Go to navigation (press enter key)Menu
Chemistry
Completed Project

Optimization of the in vitro Assay Conditions of the Arabidopsis thaliana Acyltransferase At1g78690

Domenic Pedulla, Vassar College ’16 and Professor Teresa A. Garrett
Headgroup-acylated glycerophospholipids (GPLs) are a class of lipids in the membrane of Escherichia coli with potentially important but not well- understood roles in membrane function. The in vivo overexpression of the Arabidopsis thaliana lyso-GPL acyltransferase At1g78690 leads to the accumulation of acyl phosphatidylglycerol, a headgroup-acylated GPL. However, previous work has shown that in vitro, this enzyme catalyzes the acylation of a variety of specific lyso-GPLs, lyso-phosphatidylglycerol, lyso-phosphatidylethanolamine (lyso-PE), lyso-phosphatidylinosital, and lyso-phosphatidylcholine, to their diacylated forms.

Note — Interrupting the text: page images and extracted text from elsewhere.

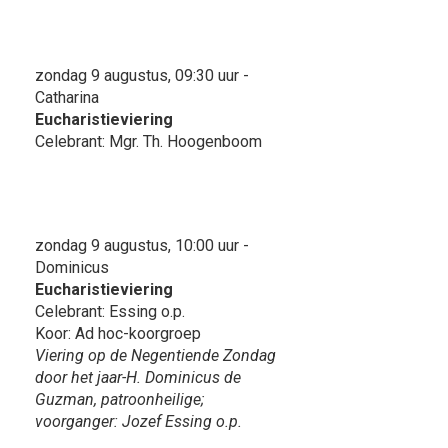
zondag 9 augustus, 09:30 uur -
Catharina
Eucharistieviering
Celebrant: Mgr. Th. Hoogenboom
zondag 9 augustus, 10:00 uur -
Dominicus
Eucharistieviering
Celebrant: Essing o.p.
Koor: Ad hoc-koorgroep
Viering op de Negentiende Zondag
door het jaar-H. Dominicus de
Guzman, patroonheilige;
voorganger: Jozef Essing o.p.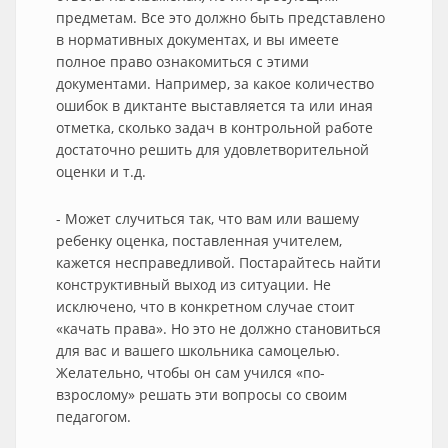
предметам. Все это должно быть представлено
в нормативных документах, и вы имеете
полное право ознакомиться с этими
документами. Например, за какое количество
ошибок в диктанте выставляется та или иная
отметка, сколько задач в контрольной работе
достаточно решить для удовлетворительной
оценки и т.д.
- Может случиться так, что вам или вашему
ребенку оценка, поставленная учителем,
кажется несправедливой. Постарайтесь найти
конструктивный выход из ситуации. Не
исключено, что в конкретном случае стоит
«качать права». Но это не должно становиться
для вас и вашего школьника самоцелью.
Желательно, чтобы он сам учился «по-
взрослому» решать эти вопросы со своим
педагогом.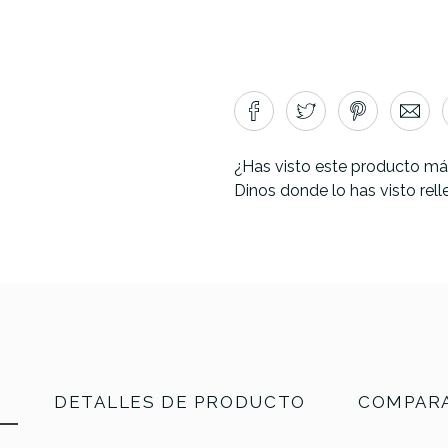
¿Has visto este producto má
Dinos donde lo has visto rel
N
DETALLES DE PRODUCTO
COMPARA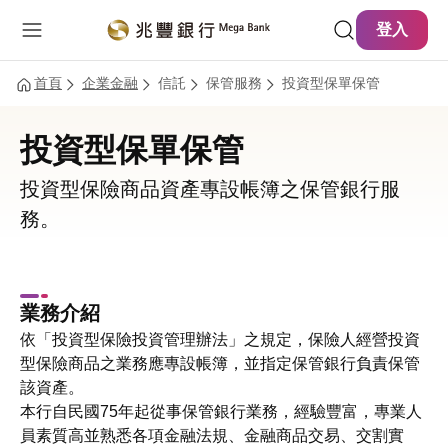
主要內容
網站導覽
登入
首頁
企業金融
信託
保管服務
投資型保單保管
投資型保單保管
投資型保險商品資產專設帳簿之保管銀行服
務。
業務介紹
依「投資型保險投資管理辦法」之規定，保險人經營投資
型保險商品之業務應專設帳簿，並指定保管銀行負責保管
該資產。
本行自民國75年起從事保管銀行業務，經驗豐富，專業人
員素質高並熟悉各項金融法規、金融商品交易、交割實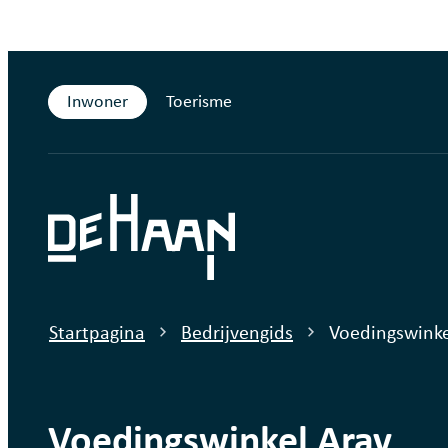
Naar inhoud
Inwoner
Toerisme
De Haan
Startpagina
Bedrijvengids
Voedingswinke
Voedingswinkel Arav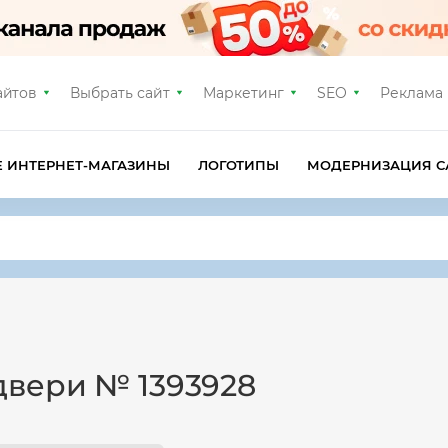
айтов
Выбрать сайт
Маркетинг
SEO
Реклама
Е ИНТЕРНЕТ-МАГАЗИНЫ
ЛОГОТИПЫ
МОДЕРНИЗАЦИЯ С
двери № 1393928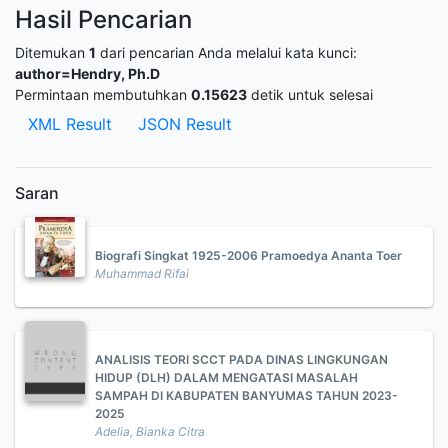
Hasil Pencarian
Ditemukan
1
dari pencarian Anda melalui kata kunci:
author=Hendry, Ph.D
Permintaan membutuhkan
0.15623
detik untuk selesai
XML Result
JSON Result
Saran
Biografi Singkat 1925-2006 Pramoedya Ananta Toer
Muhammad Rifai
ANALISIS TEORI SCCT PADA DINAS LINGKUNGAN
HIDUP (DLH) DALAM MENGATASI MASALAH
SAMPAH DI KABUPATEN BANYUMAS TAHUN 2023-
2025
Adelia, Bianka Citra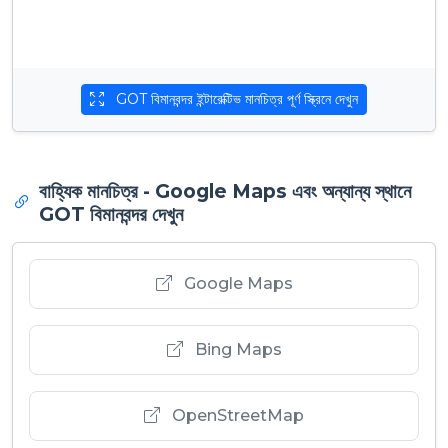
GOT বিমানবন্দর ইন্টারেক্টিভ মানচিত্র পূর্ণ স্ক্রিনে দেখুন
বাহ্যিক মানচিত্র - Google Maps এবং অন্যান্য স্থানে
GOT বিমানবন্দর দেখুন
Google Maps
Bing Maps
OpenStreetMap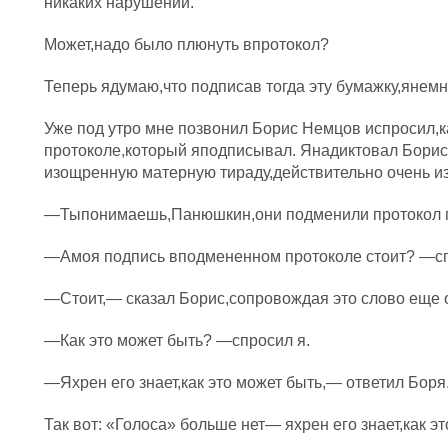
никаких нарушений.
Может,надо было плюнуть впротокол?
Теперь ядумаю,что подписав тогда эту бумажку,янем
Уже под утро мне позвонил Борис Немцов испросил,к
протоколе,который яподписывал. Янадиктовал Борису
изощренную матерную тираду,действительно очень и
—Тыпонимаешь,Панюшкин,они подменили протокол п
—Амоя подпись вподмененном протоколе стоит? —сп
—Стоит,— сказал Борис,сопровождая это слово еще 
—Как это может быть? —спросил я.
—Яхрен его знает,как это может быть,— ответил Боря
Так вот: «Голоса» больше нет— яхрен его знает,как эт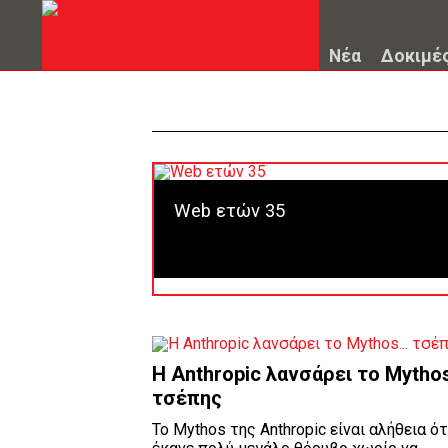
Νέα
Δοκιμέ
Web ετών 35
H Anthropic λανσάρει το Mythos
τσέπης
Το Mythos της Anthropic είναι αλήθεια ότ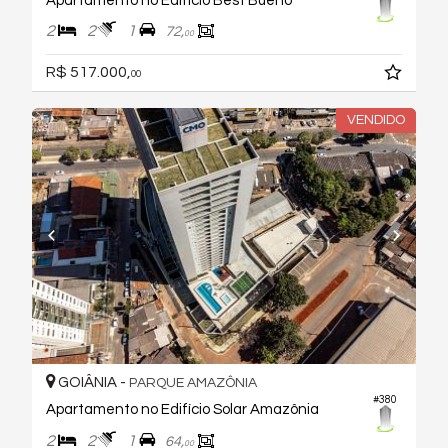
Apartamento no Edifício Best Bueno
2
2
1
72,
00
R$ 517.000,
00
VENDIDO
GOIÂNIA -
PARQUE AMAZÔNIA
#380
Apartamento no Edifício Solar Amazônia
2
2
1
64,
00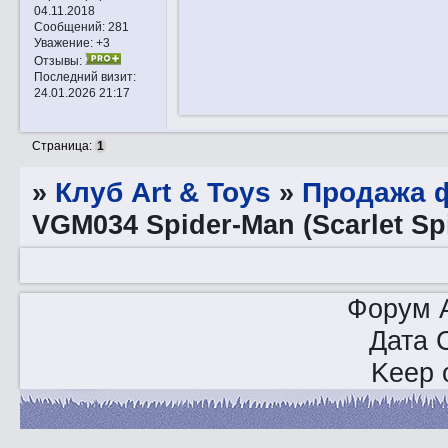
04.11.2018
Сообщений:
281
Уважение:
+3
Отзывы:
Последний визит:
24.01.2026 21:17
Страница:
1
»
Клуб Art & Toys
»
Продажа ф
VGM034 Spider-Man (Scarlet Spi
Форум A
Дата 
Keep o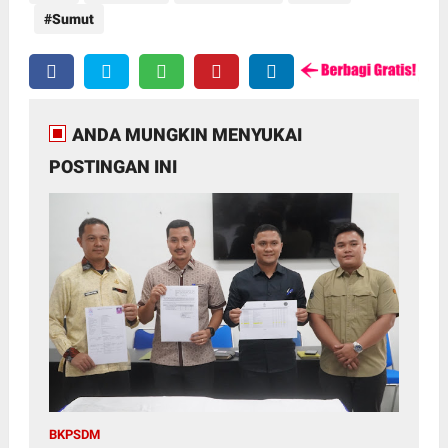
Sumut
ANDA MUNGKIN MENYUKAI
POSTINGAN INI
BKPSDM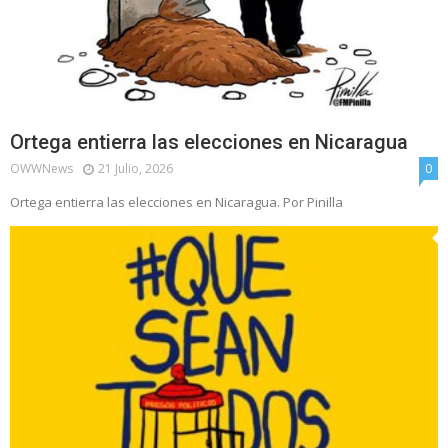
Ortega entierra las elecciones en Nicaragua
OWWNews
21 Julio, 2026
0
Ortega entierra las elecciones en Nicaragua. Por Pinilla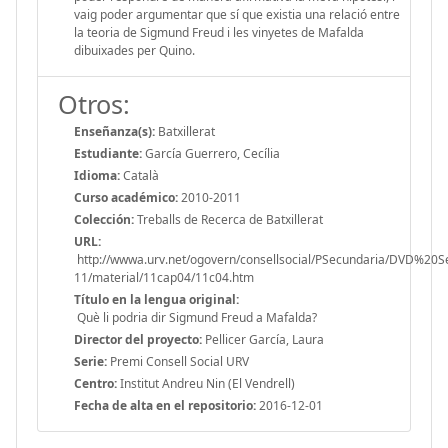
vaig poder argumentar que sí que existia una relació entre
la teoria de Sigmund Freud i les vinyetes de Mafalda
dibuixades per Quino.
Otros:
Enseñanza(s):
Batxillerat
Estudiante:
García Guerrero, Cecília
Idioma:
Català
Curso académico:
2010-2011
Colección:
Treballs de Recerca de Batxillerat
URL:
http://wwwa.urv.net/ogovern/consellsocial/PSecundaria/DVD%20
11/material/11cap04/11c04.htm
Título en la lengua original:
Què li podria dir Sigmund Freud a Mafalda?
Director del proyecto:
Pellicer García, Laura
Serie:
Premi Consell Social URV
Centro:
Institut Andreu Nin (El Vendrell)
Fecha de alta en el repositorio:
2016-12-01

In order to more fully understand the metabolic pathways linking the expression of a lyso-GPL acyltransferase to the formation of headgroup acylated GPLs, we must first optimize the in vitro reaction conditions for At1g78690. Using existing optimization data as guidelines, we sought to determine the optimal pH, detergent, and EGTA levels in the reaction mixture. Membranes isolated from E. coli overexpressing At1g78690 were reacted with a lyso PE acyl acceptor and a 14C-labeled palmitoyl Coenzyme A acyl donor under various reaction conditions. The extent of the acyl transfer reaction was monitored by resolving 14C-labeled products using thin layer chromatography. The percent of PE formed was used to determine the specific activity of the At1g78690 enzyme under each condition tested. The results of these assays suggest that the optimal pH of this reaction is between 7.0 and 7.4 and that Sodium cholate and Sodium deoxycholate detergents enhance the rate of reaction to the greatest extent. Combining this data with previous optimization data, we will generate a fully optimized in vitro enzyme assay for At1g78690 that will be used to perform an in-depth characterization of this enzyme’s substrate specificity.